As notícias falsas surgiram após a Receita Federal estabelecer uma norma que obrigava fintechs e bancos digitais a reportarem informações financeiras rotineiras sobre transações. Essa regra exigia a prestação de contas de movimentações mensais superiores a R$ 5 mil para pessoas físicas e R$ 15 mil para jurídicas, um procedimento já em vigor para bancos tradicionais desde 2001.

“Quando a Receita Federal tentou fechar essa brecha regulatória no início do ano passado, fomos vítimas da maior onda de fake news da história do órgão. Mentiras afirmando que a Receita Federal iria monitorar e tributar o PIX. Essas mentiras, que tentam ressurgir periodicamente, beneficiaram organizações criminosas que se aproveitam das fintechs para a lavagem de dinheiro”, destacou o secretário.

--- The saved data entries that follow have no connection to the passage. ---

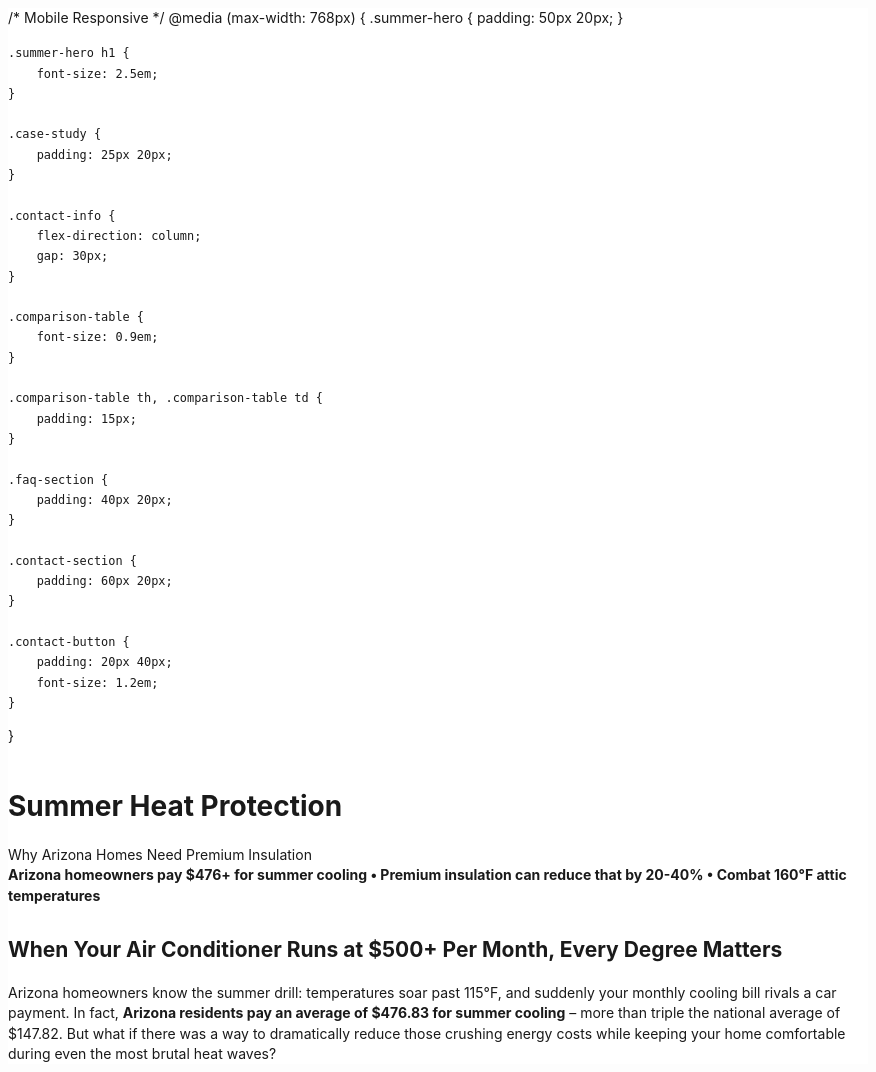 /* Mobile Responsive */
@media (max-width: 768px) {
    .summer-hero {
        padding: 50px 20px;
    }
    
    .summer-hero h1 {
        font-size: 2.5em;
    }
    
    .case-study {
        padding: 25px 20px;
    }
    
    .contact-info {
        flex-direction: column;
        gap: 30px;
    }
    
    .comparison-table {
        font-size: 0.9em;
    }
    
    .comparison-table th, .comparison-table td {
        padding: 15px;
    }
    
    .faq-section {
        padding: 40px 20px;
    }
    
    .contact-section {
        padding: 60px 20px;
    }
    
    .contact-button {
        padding: 20px 40px;
        font-size: 1.2em;
    }
}
</style>

<div class="summer-hero">
    <h1>Summer Heat Protection</h1>
    <div class="subtitle">Why Arizona Homes Need Premium Insulation</div>
    <div class="stats-box">
        <strong>Arizona homeowners pay $476+ for summer cooling • Premium insulation can reduce that by 20-40% • Combat 160°F attic temperatures</strong>
    </div>
</div>

## When Your Air Conditioner Runs at $500+ Per Month, Every Degree Matters

Arizona homeowners know the summer drill: temperatures soar past 115°F, and suddenly your monthly cooling bill rivals a car payment. In fact, **Arizona residents pay an average of $476.83 for summer cooling** – more than triple the national average of $147.82. But what if there was a way to dramatically reduce those crushing energy costs while keeping your home comfortable during even the most brutal heat waves?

A declaração foi feita durante uma coletiva de imprensa convocada pelo Ministério Público de São Paulo (MPSP) para discutir as investigações que resultaram na Operação Fluxo Oculto, realizada em diversos estados, incluindo Rio de Janeiro, Minas Gerais, Paraná e Mato Grosso do Sul. As apurações revelaram que seis fintechs estavam envolvidas na lavagem de dinheiro para o Primeiro Comando da Capital (PCC) após a Operação Carbono Oculto, que havia bloqueado operações das empresas responsáveis por esse esquema no ano anterior.

As investigações indicam que essas fintechs movimentaram R$ 26 bilhões para o PCC entre 2022 e 2024, incluindo pelo menos R$ 1 bilhão em dinheiro vivo e R$ 365 milhões em criptoativos. “O trabalho de hoje foi possível, em grande parte, graças às informações fornecidas pelas fintechs através da E-financeira. É crucial lembrar que havia um vácuo regulatório que permitia que as fintechs operassem sem a mesma transparência exigida de bancos e outras instituições financeiras há mais de duas décadas”, afirmou Barreirinhas.

Após a Operação Carbono Oculto, em agosto do ano passado, o Banco Central impôs uma nova resolução que obrigou as fintechs a declarar movimentações dos clientes nas chamadas “contas-bolsão”, que foram proibidas devido à falta de transparência. Essa prática consistia em depositar recursos de vários correntistas em uma única conta para compensação no Sistema Financeiro Nacional.

A Receita Federal informou que três das fintechs alvos da operação não prestaram contas sobre os investimentos, enquanto outras três relataram movimentações de cerca de R$ 8 bilhões entre janeiro e dezembro de 2025. Durante a crise de desinformação sobre o PIX, vídeos virais, especialmente de parlamentares da oposição, sugeriram que o governo poderia tributar operações acima dos limites estabelecidos. Algumas dessas publicações alcançaram quase 20 vezes mais visualizações do que as tentativas de esclarecimento por parte de governistas.

Essa campanha de desinformação levou o então ministro da Fazenda, Fernando Haddad, e a Receita Federal a revogar a resolução. Posteriormente, o governo editou uma medida provisória para proibir qualquer cobrança de imposto sobre transferências via PIX. Além disso, a Advocacia-Geral da União (AGU) acionou a Polícia Federal e a Secretaria Nacional do Consumidor (Senacon) para investigar a disseminação das notícias falsas, ressaltando que esses boatos prejudicavam a ordem econômica e favoreciam golpes.